Still wondering how to nab that Armani suit collar popper? Cosmo helps you figure out how much cash you can take him for by providing evasive questions. So posing a hypothetical about a friend struggling with debt really allows you to see if he has a negative credit score. Cosmo's expert, Pepper Schwartz, says "If he brushes it off as a common mistake, he might have a bad credit history himself." Or, he may be politely telling you to mind your own business.
On a date with Richie Rich and you need to impress him? Try using your thong (the one you currently have on) as a hair tie! It's supposed to sub in for your ponytail holder/cock ring in a pinch, but do I really need my lady juices all up in my hair? (My test panel consisting of four guys I can quickly call to fact check all had the same reaction: eww, why?)
Another sure fire way to impress a dude on a date? Act like an asshole. Cosmo advises us to get a free beer "without using your boobs" by grabbing an empty bottle, filling it with warm water in the bathroom then handing it back to the overworked bartender while accusing them of serving you a warm beer. Classy!

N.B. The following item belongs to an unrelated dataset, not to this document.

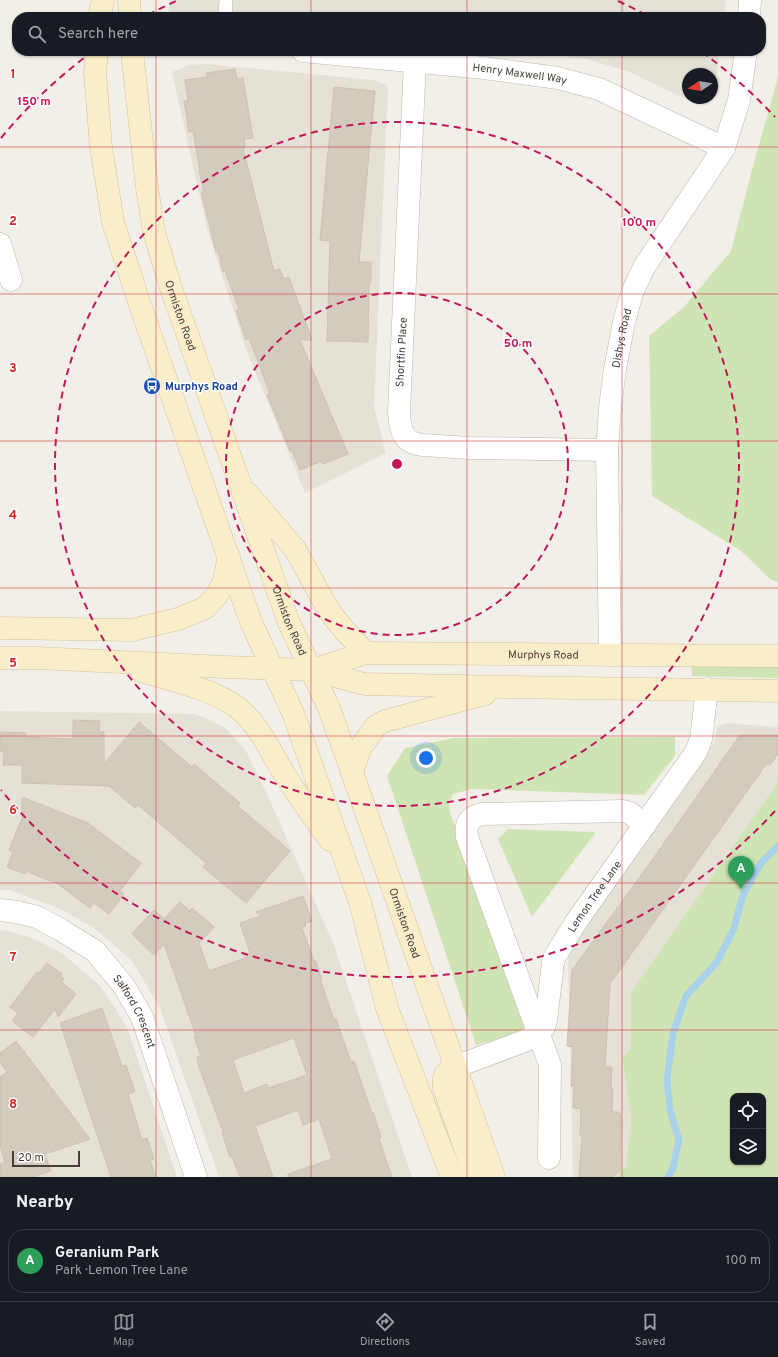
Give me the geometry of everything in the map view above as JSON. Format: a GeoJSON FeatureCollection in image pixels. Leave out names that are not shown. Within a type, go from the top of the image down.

Later, we hear the tale of a guy with a 9 3/4ths-inch dick who calls it The Hammer and wraps his flaccid dick around his wrist as a party trick. His girlfriend won him over by telling his friends her "big vagina" could handle the Hammer.
The magazine's Sex 911 article leads with the horrifying "His Penis 'Broke' During Extra Vigorous Sex." The doc explains that we shouldn't thrust so high and wildly while on top, but how does that go with the sex advice on page 129? Am I supposed to control my thrust while doing the on-his-dick-back-bend-over-the-couch you describe?
Note to Cosmo: Being cocky only works when you can back it up with action. "Redesigning your company's Website...and have no freakin' idea what you're doing" is not one of those times. The sassy poses you included in the side bar are not going to fix HTML fail.
Finally Megan Fox is about to be the victim of a drive by if she doesn't stop talking about Angelina Jolie. The tabloids have it backwards - she isn't stressed out because of Brad, she's stressed from this fake celeb beef/stalkerish admiration/compulsive comparison. The pull quote above is actually Fox referring to the fact that Jolie is aging gracefully.